Russian physicists have carried out a numerical simulation of the formation of local structures from dark matter. This work applies to popular models of invisible matter such as axions and Fuzzy Dark Matter. Scientists have come to the conclusion that analogs of stars from dark matter can exist in our universe. A preprint with the results is published on the arXiv.org website.
Various astronomical observations do not agree with the assumption that the bulk of the mass in the universe is contained in luminous matter, such as stars, and the gas associated with them. At the moment, the most generally accepted explanation for this discrepancy is the hypothesis of dark matter, which assumes the existence of a substance transparent to electromagnetic interaction, which accounts for most of the mass. Such matter should form huge shells - halos - around galaxies. Theorists have proposed many models of dark matter, most of which describe it through not yet discovered elementary particles with different properties.
The new work examines the formation of stable local formations of dark matter, which retain themselves due to self-gravity, similar to ordinary stars. The article assumes that the particles of dark matter are bosons, and the resulting structures are accumulations of Bose-Einstein condensate, that is, the conclusions are valid for such popular models of invisible matter as axions and "blurred" dark matter. A feature of the work was modeling within the framework of a purely kinetic regime, without taking into account the interaction of dark matter particles with each other. For the first time, the authors were able to show that Bose stars can condense only due to gravity, no assumptions about the self-action of dark matter have to be made.
Axions were proposed by theoretical physicists as a solution to the problem of the observed violation of CP invariance (simultaneous replacement of all particles with antiparticles and mirror reflection of the system in space). They should have a low mass, weakly interact with known particles and decay into two photons. "Blurred" dark matter consists of particles of extremely small mass. It is so small that the corresponding de Broglie wavelength (the scale at which the quantum properties of the body are manifested) is comparable to the size of galaxies. In this case, it turns out that the particles are "smeared" in orbits around galaxies, just as electrons form clouds in atoms, and are not point particles in the orbits of nuclei.
The authors conclude that Bose stars from axions may well be born during the lifetime of the Universe, and their typical mass will be very small - they will be central objects in miniclusters with a mass of 10-13 solar masses. If they continue to accumulate particles, they can exceed the critical size and explode - such an event is a candidate for the role of a source of fast radio bursts. In the case of "diffuse" dark matter, such stars can also form in a relatively short time.

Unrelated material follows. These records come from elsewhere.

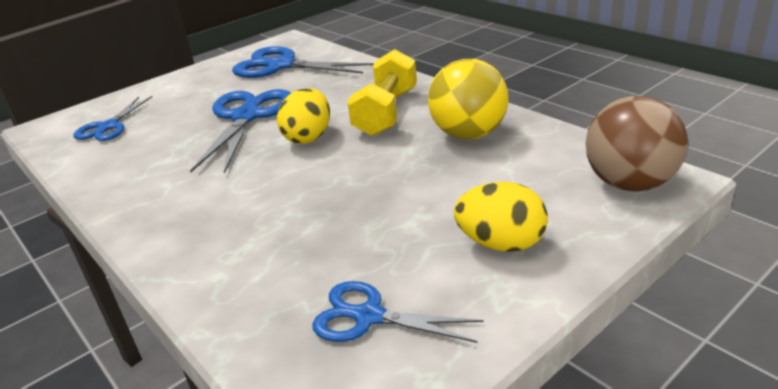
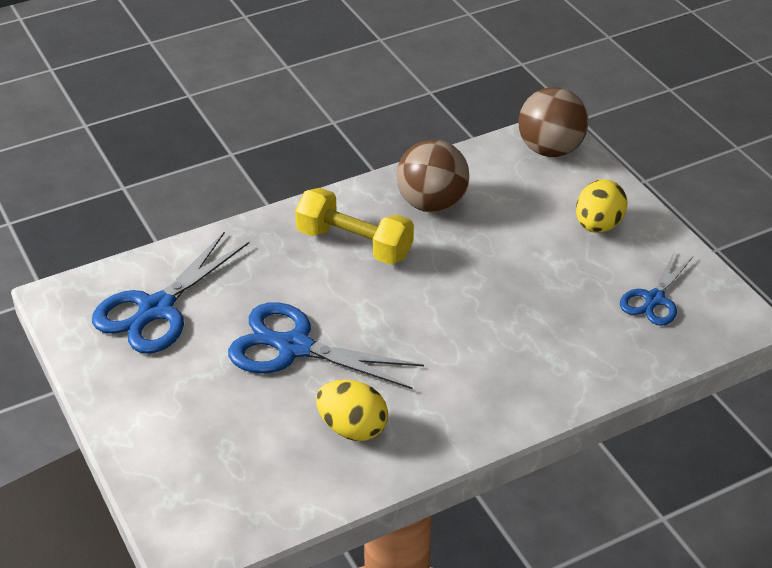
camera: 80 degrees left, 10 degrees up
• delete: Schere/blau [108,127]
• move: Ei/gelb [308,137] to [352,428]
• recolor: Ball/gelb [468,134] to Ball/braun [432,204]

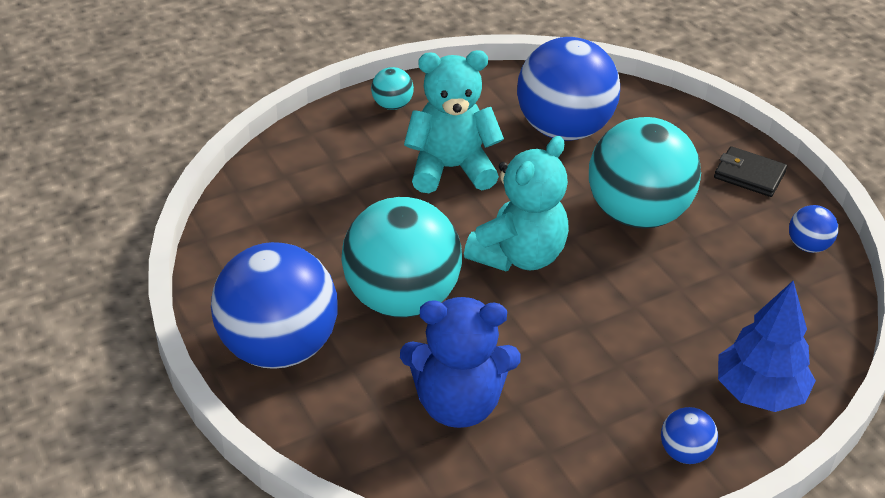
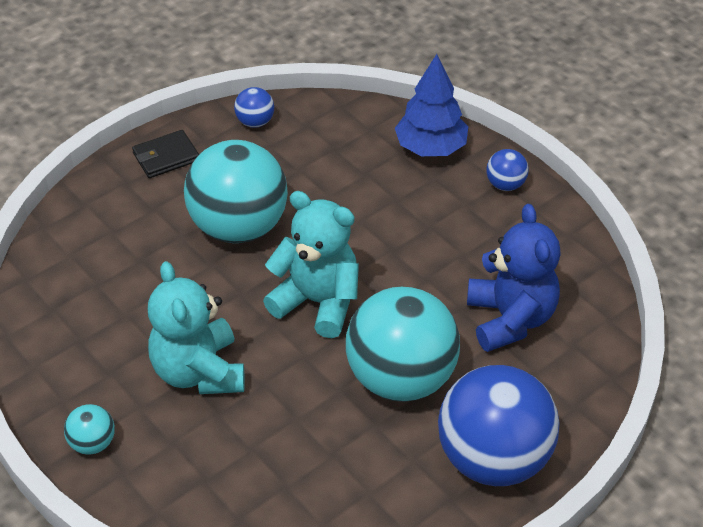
camera: 100 degrees left, 5 degrees up
• delete: Ball/blau [563,129]
• rotate: Geldbörse/schwarz [749,175] = [166,157] 45 degrees clockwise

Moreover, for a certain mass of such particles, this model solves the problem of the lack of dwarf satellites of large galaxies, such as the Milky Way: from numerical models it follows that our stellar system should have many tens of satellites, and much less is observed. If the theory of "blurry" dark matter is correct, then dwarf haloswhich were supposed to become the initial basis for small galaxies, have managed to condense into much smaller stars that are not able to hold a lot of ordinary matter around them. However, it should be noted that this theory is severely limited by other astronomical observations, so that only a small range of possible particle masses remains.